Six teams of local residents worked on the Jo and Vi Jacobs Center, including the interior design and landscape design teams.

“Although the process was a little more lengthy, a little more involved, a little more passionate, the outcomes far outweigh the additional time the process has added to the job,” said Charles Davis, project manager for the center.

Davis says the conference space puts southeast San Diego on the map as a destination venue for conventions and other group events.

The general contractor, San Diego-based Diamond Management Inc., a subsidiary of the Jacobs Center for Neighborhood Innovation, broke ground on the project in April 2006. The architect was David Livingston of San Diego-based Salerno/Livingston Architects.

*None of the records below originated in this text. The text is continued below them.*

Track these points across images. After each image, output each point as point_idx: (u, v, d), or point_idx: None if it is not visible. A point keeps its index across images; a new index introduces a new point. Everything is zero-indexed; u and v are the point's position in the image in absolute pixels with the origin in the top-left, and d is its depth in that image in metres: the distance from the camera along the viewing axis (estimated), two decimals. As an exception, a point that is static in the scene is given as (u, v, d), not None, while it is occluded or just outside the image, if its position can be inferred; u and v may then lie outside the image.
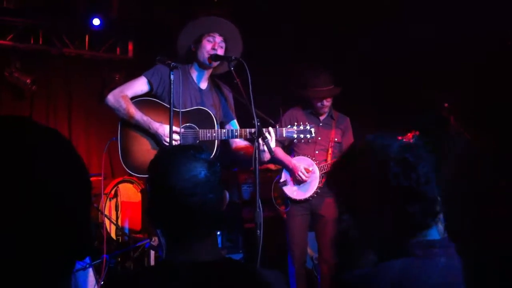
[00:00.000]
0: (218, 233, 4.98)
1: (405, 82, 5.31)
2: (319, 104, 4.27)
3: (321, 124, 4.34)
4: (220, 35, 3.34)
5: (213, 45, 3.30)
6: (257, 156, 2.86)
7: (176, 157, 1.45)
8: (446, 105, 4.41)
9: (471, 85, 4.80)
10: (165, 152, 1.59)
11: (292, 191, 4.26)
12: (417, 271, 1.18)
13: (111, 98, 3.22)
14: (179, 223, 1.45)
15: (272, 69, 5.68)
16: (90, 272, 4.31)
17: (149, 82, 3.29)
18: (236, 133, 3.21)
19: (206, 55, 3.29)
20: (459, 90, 4.74)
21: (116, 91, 3.26)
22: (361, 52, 5.43)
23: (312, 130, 3.31)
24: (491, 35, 4.46)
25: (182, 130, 3.16)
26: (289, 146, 4.38)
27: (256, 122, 2.93)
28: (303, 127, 3.31)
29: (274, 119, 3.40)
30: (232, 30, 3.41)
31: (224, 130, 3.28)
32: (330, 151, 4.28)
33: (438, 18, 4.76)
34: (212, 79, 3.52)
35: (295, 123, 3.35)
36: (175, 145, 3.00)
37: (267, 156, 3.11)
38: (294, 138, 3.32)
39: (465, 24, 4.42)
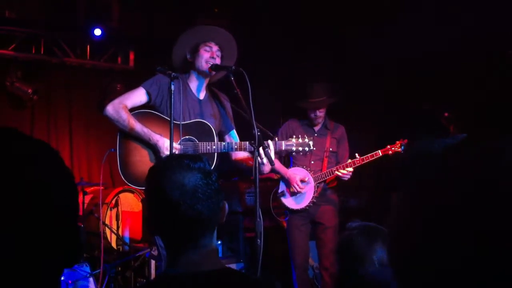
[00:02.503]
0: (219, 242, 4.97)
1: (405, 83, 5.32)
2: (312, 114, 4.40)
3: (316, 134, 4.42)
4: (216, 44, 3.34)
5: (211, 54, 3.29)
6: (256, 165, 2.84)
7: (170, 166, 1.43)
8: (446, 114, 4.42)
9: (471, 86, 4.79)
10: (161, 161, 1.59)
11: (289, 201, 4.37)
12: None
13: (110, 109, 3.19)
14: (172, 232, 1.44)
15: (272, 72, 5.69)
16: (91, 281, 4.30)
17: (148, 93, 3.27)
18: (235, 146, 3.18)
19: (205, 64, 3.28)
20: (458, 92, 4.74)
21: (116, 102, 3.23)
22: (361, 53, 5.43)
23: (311, 143, 3.30)
24: (492, 36, 4.46)
25: (181, 146, 3.15)
26: (287, 156, 4.49)
27: (256, 132, 2.90)
28: (302, 140, 3.29)
29: (273, 130, 3.38)
30: (227, 38, 3.40)
31: (224, 143, 3.24)
32: (325, 161, 4.37)
33: (438, 20, 4.77)
34: (209, 88, 3.50)
35: (294, 136, 3.34)
36: (173, 154, 2.96)
37: (266, 169, 3.10)
38: (293, 151, 3.31)
39: (466, 26, 4.43)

A total of 35 percent, or $6 million, of contract dollars went to contractors in the city of San Diego’s 4th District, where the center is being built. Area subcontractors awarded contracts include Cats Excavating Inc., Comfort Zone, a heating and cooling company, and Larry’s Electrical Service Inc.

More than 70 percent, or $10.5 million, of the contract dollars went to minority-owned contractors.

The Rev. Rickey Laster, an area resident who participates in the local Multi-Cultural Contractors Group and serves as a consultant for the Jacobs Center, says the Market Creek Plaza project and the mixed-use center construction provided current and future opportunities for subcontractors.

“This has become for many builders a resume builder,” said Laster.


Minority Business Contracts

Nearly 70 percent of the construction contracts at Market Creek Plaza were awarded to minority-owned firms. Market Creek Plaza cost $23.5 million to build and brought 200 jobs to the community.

The mixed-use center is located behind Market Creek Plaza on a Euclid Avenue site formerly occupied by an abandoned aerospace factory. And like the center, Market Creek Plaza was largely funded by the Jacobs family.

The unique ownership program for Market Creek Plaza next door could serve as a model for community ownership of a neighborhood asset for the center as well.

Market Creek Plaza, a shopping center on Euclid Avenue just south of Market Street, was developed by the Jacobs Center for Neighborhood Innovation in a public-private partnership to give residents much needed resources such as a grocery store and a way to invest in the future of their own community.

The center is owned in part by residents who purchased shares in an initial public offering in 2006. Shareholders began receiving their first dividend checks in November.

More than 400 Diamond district residents purchased shares, which represents a 20 percent resident ownership, and another 20 percent stake is held by a small group of philanthropists who formed the Neighborhood Unity Foundation and 60 percent by the Jacobs Center for Neighborhood Innovation.